After Darren came Christian Bok with a fascinating song/grunt/groan/wail I, for one, had trouble believing came out of a human body. He followed that with a textual poem. Ellay Phillips and Wendy Kramer then, in a two-voiced polyphony, read/improvised-off-of the sides of several quite splendidly three-dimensionally-collaged cartons they'd fashioned, sometimes striking ore, sometimes not, but always blazoning the potential of such collaborative efforts.
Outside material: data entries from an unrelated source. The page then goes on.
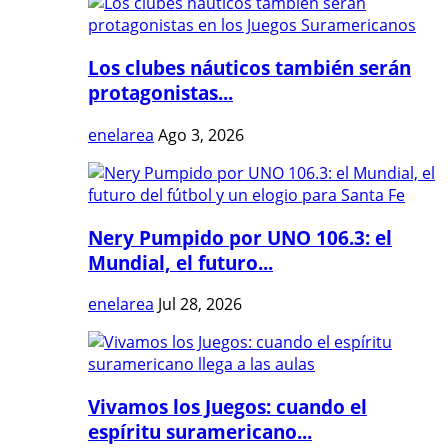
Los clubes náuticos también serán
protagonistas...
enelarea
Ago 3, 2026
Nery Pumpido por UNO 106.3: el
Mundial, el futuro...
enelarea
Jul 28, 2026
Vivamos los Juegos: cuando el
espíritu suramericano...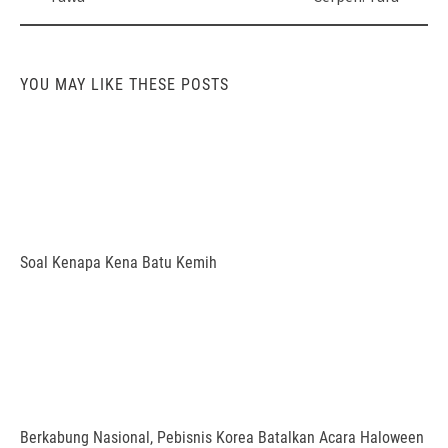
navigation
YOU MAY LIKE THESE POSTS
Soal Kenapa Kena Batu Kemih
Berkabung Nasional, Pebisnis Korea Batalkan Acara Haloween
Bill Howe finished our panel off with a charmingly, at least partially improvised poem/chat that, bless him, mentioned "Bob's punctuation marks" among the things he wanted to read, other than words; then--after spending some time inking a bowling ball he'd carved all kinds of letters and who-knows-what into--he rolled it over a long strip of paper a few dozen times, then read a poem out of the results. Great idea that didn't work 100% but was still A-1.

I have more to say about my Boston outing, but--once again--I've run out of room. Before I stop, though, I want to plug at least one publication. I've chosen the latest issue of House Organ, which is always full of first-rate textual poetry and literary criticism of all sorts. This issue consists of a "chain of responses, memories and connections" Bill Sylvester wrote about a manuscript called Freud and Picasso that his friend Gerald Burns had sent him a few months before Burns died. It especially jumped out at me because it reached me almost exactly the day I was thinking it was about time someone did something to commemorate Burns, who was one of our very best poets. Sylvester's commentary is not just about Burns, which would be enough, or just about poetry, but (like Burns's poetry) it splashes through all the workings of the mind, and--finally--of existence. In short, I highly recommend it.